Their process was ruthless. Build a prototype in one to two days, test it with real users through Reddit and online communities, then evaluate it for two to three weeks. If people didn't come back or wouldn't pay, they'd kill it and start over.
The constant reinvention took a heavy toll. Exhausted and discouraged, the cofounders hit rock bottom in early 2025.
During a late-night walk, they decided to take a break from startup life entirely. After three days of reflection, they returned to their whiteboard with fresh eyes and one key realization: they didn't want to build B2B products.
They started noticing the world around them differently. Being a founder was isolating, and their friends and family were worried about them. Every check-in call got the same bland response: "We're just working."
So they built something simple to reconnect with loved ones. Candle asks one daily question for two people to answer, creating a small moment of connection.
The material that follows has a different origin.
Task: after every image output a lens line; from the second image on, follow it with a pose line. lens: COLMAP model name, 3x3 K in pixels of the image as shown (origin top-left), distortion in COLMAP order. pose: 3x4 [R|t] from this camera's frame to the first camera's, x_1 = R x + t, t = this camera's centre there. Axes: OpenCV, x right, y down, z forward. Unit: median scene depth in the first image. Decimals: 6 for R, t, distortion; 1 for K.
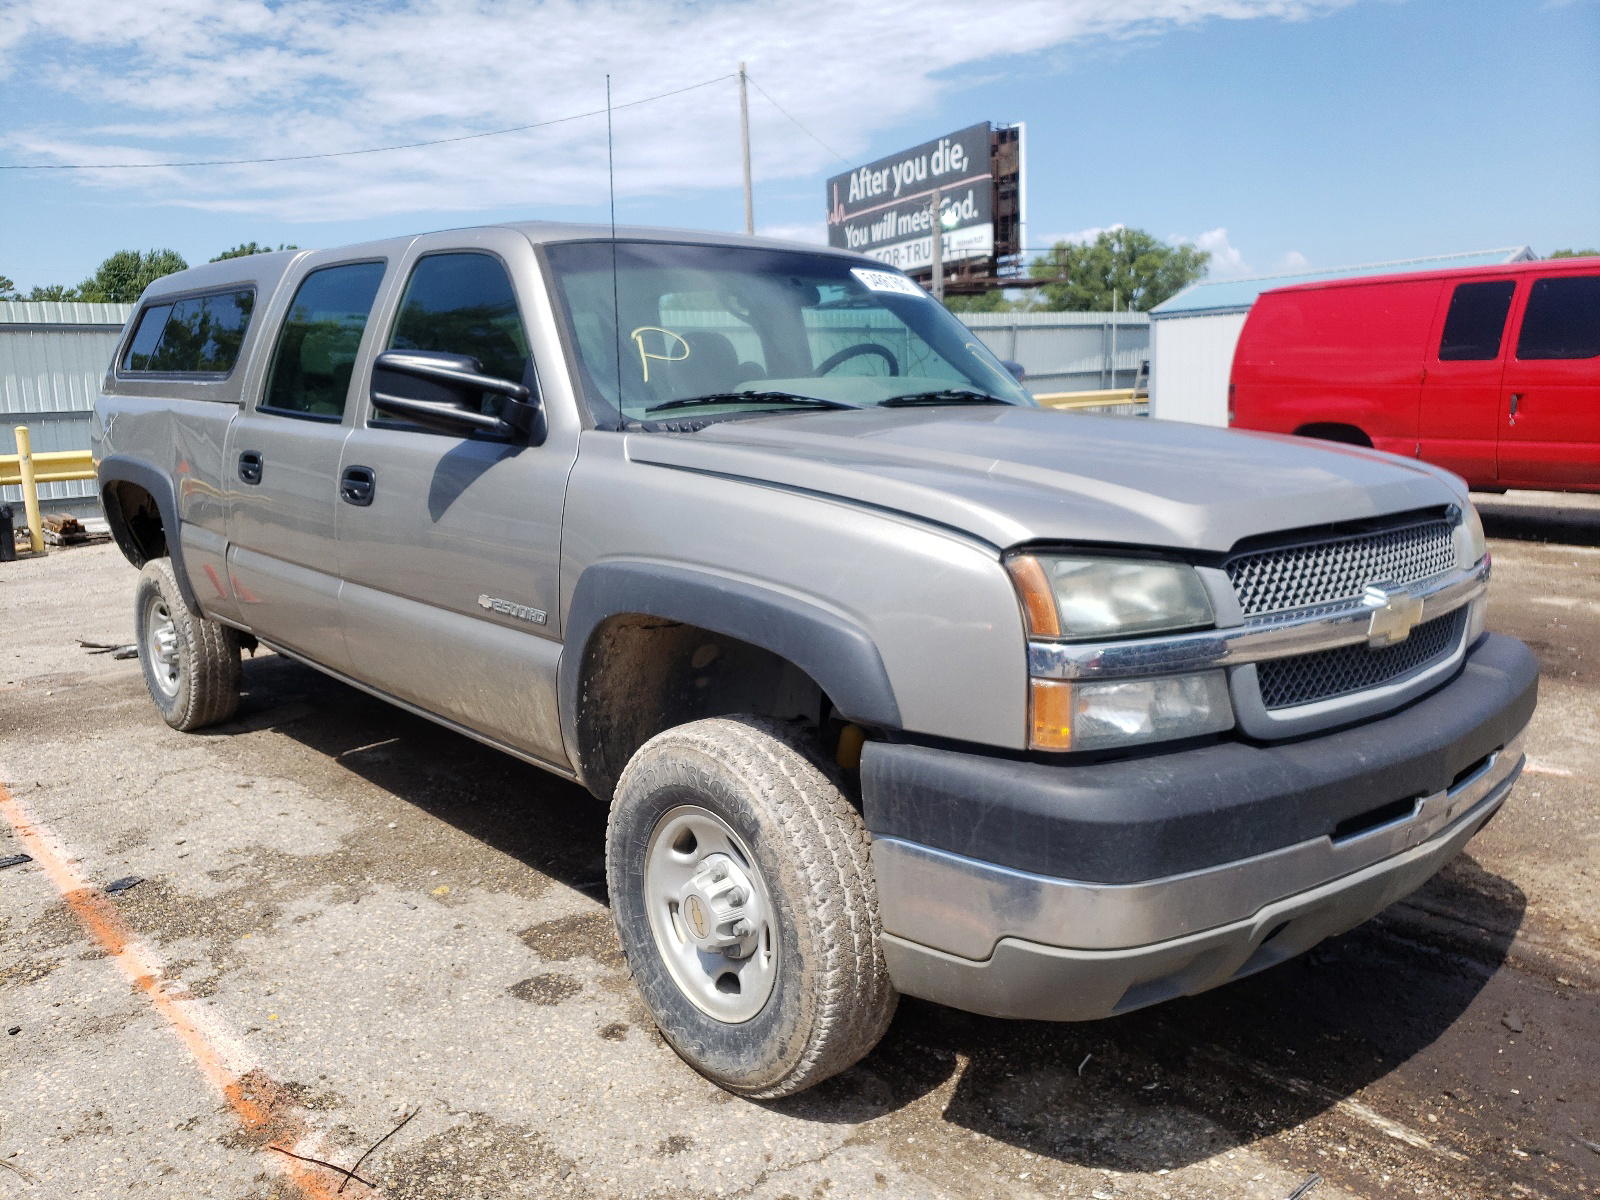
lens RADIAL K [[1194.3, 0, 799.9], [0, 1194.3, 601.6], [0, 0, 1]] dist [0.015244, 0.003816]
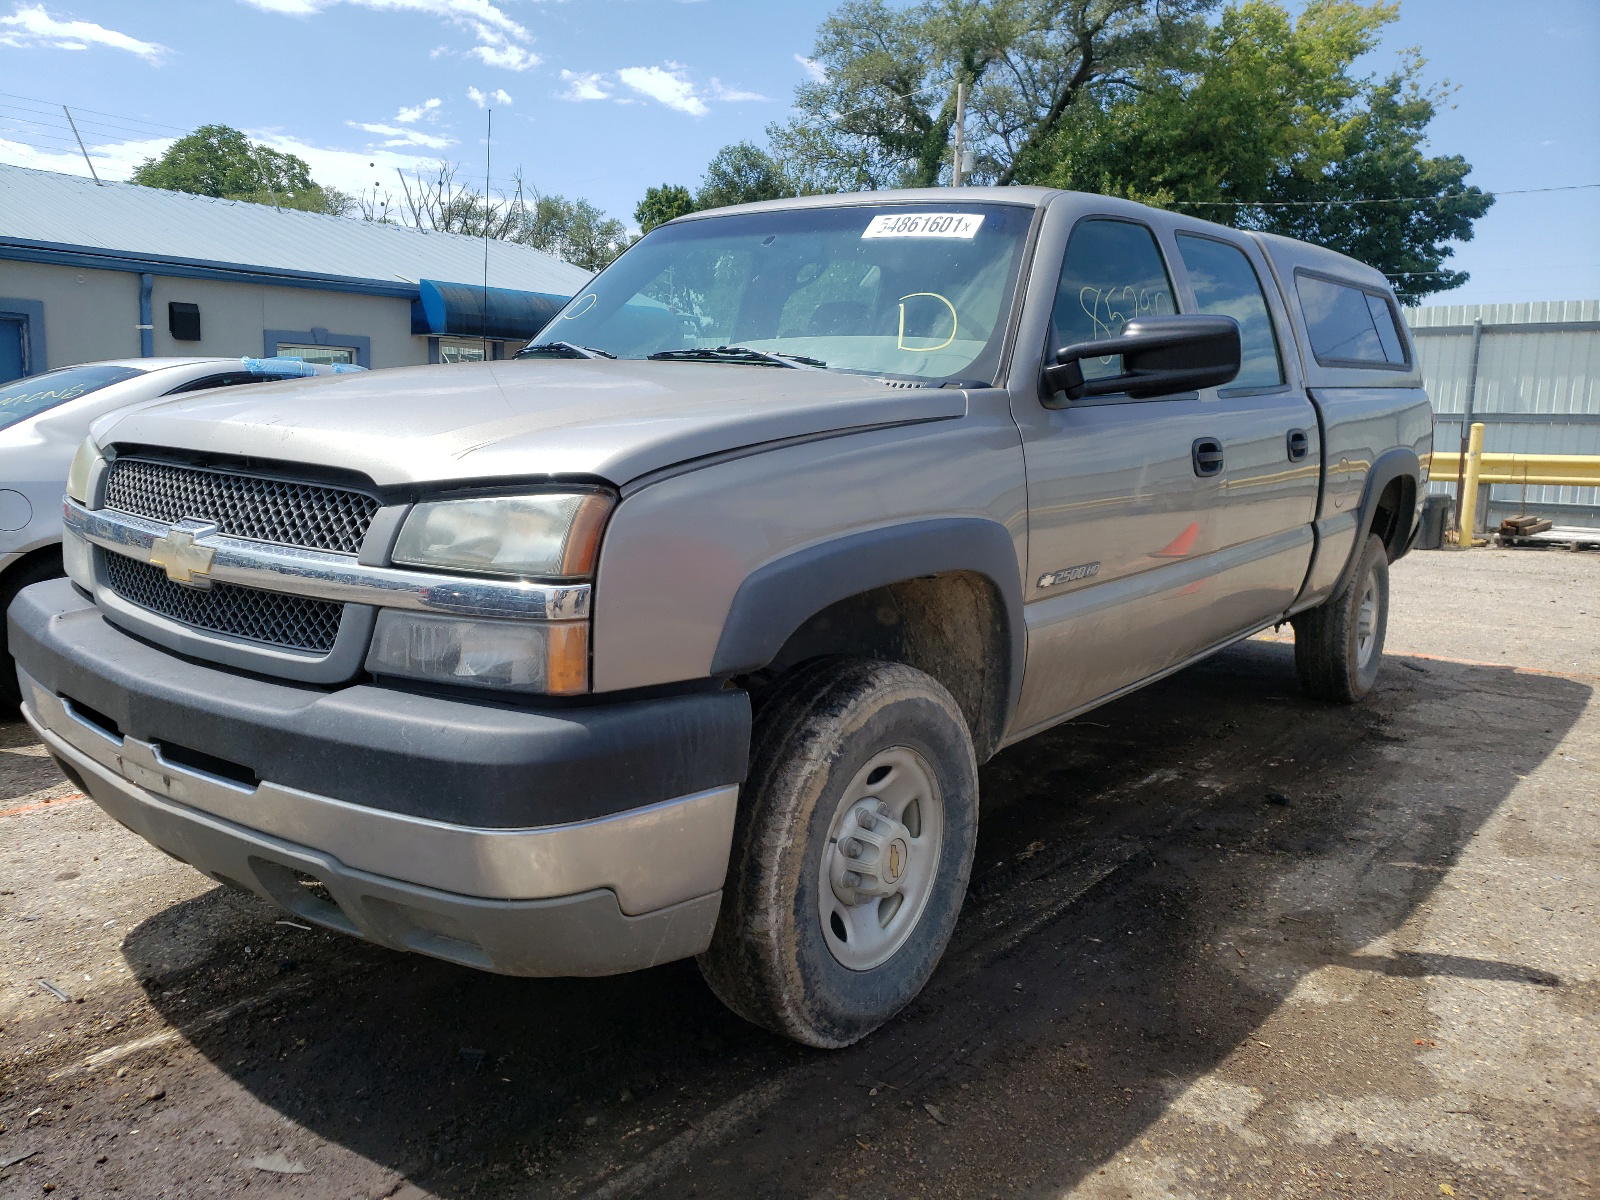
lens RADIAL K [[1216.2, 0, 800.0], [0, 1216.2, 598.3], [0, 0, 1]] dist [0.012467, 0.004128]
pose [[0.228731, 0.191004, -0.954568, 1.459959], [-0.206125, 0.967832, 0.144267, -0.187841], [0.951417, 0.163762, 0.260744, 1.156126]]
This time, they didn't set strict metrics or success targets. They just wanted to feel closer to the people they cared about.
The Ripple Effect
The app started making a real difference in their own relationships first. Then their family and friends kept coming back, day after day. The retention numbers were better than anything they'd seen in their previous attempts.
By August 2025, just five months after launching Candle, the app was generating over $144,000 monthly. The annual revenue crossed $1 million.
The breakthrough came when they stopped chasing what they thought would work and built something they genuinely needed themselves. Their loneliest moment as founders led them to create an app fighting loneliness for others.
Sometimes the best solutions come not from market research or trend analysis, but from paying attention to what's missing in your own life.